Ok, not really. However, the usually unseen chief of Britain's foreign spy agency, MI6, is on a PR campaign of late, making a rare appearance before journalists this week espousing the merits of secrecy and denying that the Brits get any info from torture.
While one appearance doesn't normally qualify as a media blitz, it just might for the notoriously secretive agency -- also known as the Secret Intelligence Service. Until recently the identity of MI6 bosses was a closely guarded secret, they were only refereed to as "C." In fact, London didn't even acknowledge the existence of the organization until 1994.
From today's New York Times:
Sir John Sawers, whose organization is widely known as MI6, devoted much of his 30-minute address to the central role of secrecy in maintaining security and to what he called Britain’s abhorrence of torture to extract secret information.The spy chief went on to explain why he chose to make a public plea for tolerance of MI6's need for secrecy. (Let me guess, because it's a spy agency?)
“Secrecy is not a dirty word,” he said. “Secrecy is not there as a cover-up. Secrecy plays a crucial part in keeping Britain safe and secure.”
“If our operations and methods become public, they won’t work,” he said.
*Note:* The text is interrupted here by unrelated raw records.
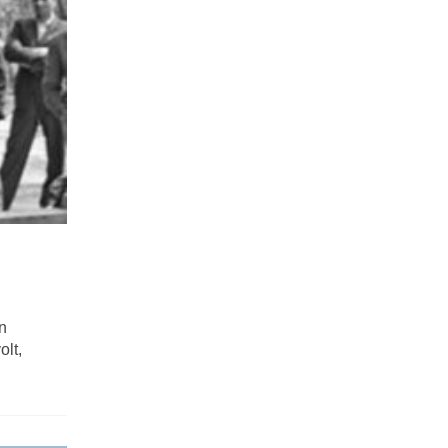
on
olt,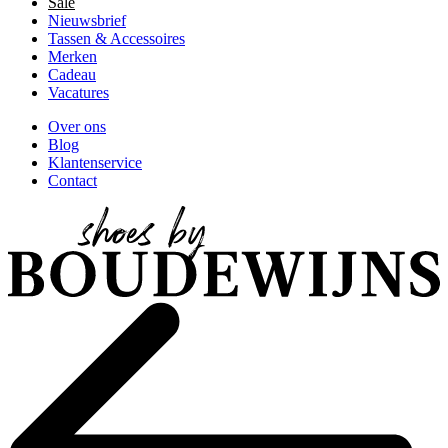
Sale
Nieuwsbrief
Tassen & Accessoires
Merken
Cadeau
Vacatures
Over ons
Blog
Klantenservice
Contact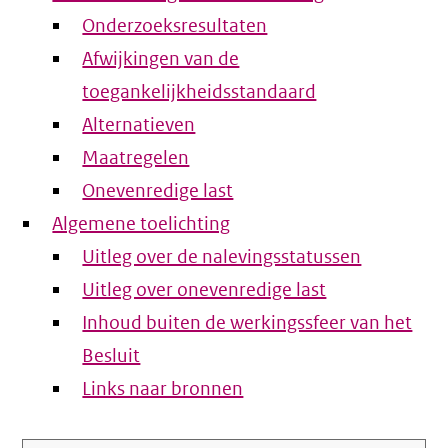
Onderzoeksresultaten
Afwijkingen van de
toegankelijkheidsstandaard
Alternatieven
Maatregelen
Onevenredige last
Algemene toelichting
Uitleg over de nalevingsstatussen
Uitleg over onevenredige last
Inhoud buiten de werkingssfeer van het
Besluit
Links naar bronnen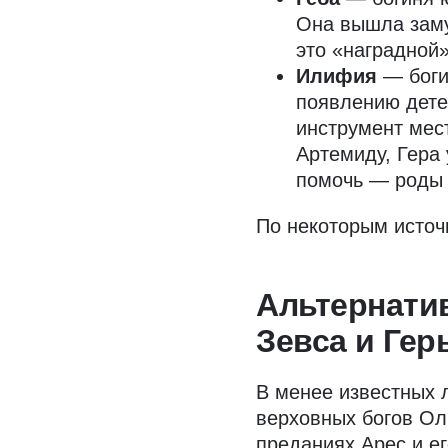
Она вышла заму
это «наградной
Илифия
— боги
появлению детей
инструмент мес
Артемиду, Гера
помочь — роды 
По некоторым источн
Альтернатив
Зевса и Ге
В менее известных 
верховных богов Ол
преданиях Арес и е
His appearance reinforced a trend among Britain’s spy bosses to shed the traditional cloak of their trade. Sir John’s appearance followed a first public speech by Iain Lobban, the director of Britain’s electronic eavesdropping agency, and several appearances by Jonathan Evans, the director general of MI5, which is responsible for domestic security in contrast to MI6’s focus on overseas operations.
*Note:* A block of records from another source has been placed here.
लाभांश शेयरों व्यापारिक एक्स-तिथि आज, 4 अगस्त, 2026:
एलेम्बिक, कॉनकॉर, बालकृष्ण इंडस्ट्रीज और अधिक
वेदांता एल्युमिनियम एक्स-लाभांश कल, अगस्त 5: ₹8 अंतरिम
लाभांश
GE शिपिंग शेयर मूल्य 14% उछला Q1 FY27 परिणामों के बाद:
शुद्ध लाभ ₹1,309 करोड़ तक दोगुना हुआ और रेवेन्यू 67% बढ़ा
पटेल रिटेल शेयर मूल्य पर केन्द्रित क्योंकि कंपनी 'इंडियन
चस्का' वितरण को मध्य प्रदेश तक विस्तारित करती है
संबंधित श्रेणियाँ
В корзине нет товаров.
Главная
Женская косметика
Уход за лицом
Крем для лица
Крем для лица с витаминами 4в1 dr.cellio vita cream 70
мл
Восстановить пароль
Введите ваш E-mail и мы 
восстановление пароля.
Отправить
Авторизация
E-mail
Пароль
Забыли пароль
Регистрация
“Why now, might you ask?” Sir John said of his decision to go public. The answer, he said, was that despite its prominence in the news, the debate about MI6 was not well-informed and “in today’s open society, no government institution is given the benefit of the doubt all the time.”While the article doesn't mention it, I've got to wonder if this has anything to do with Wikileaks' massive release of classifed docs from the Iraq war last week?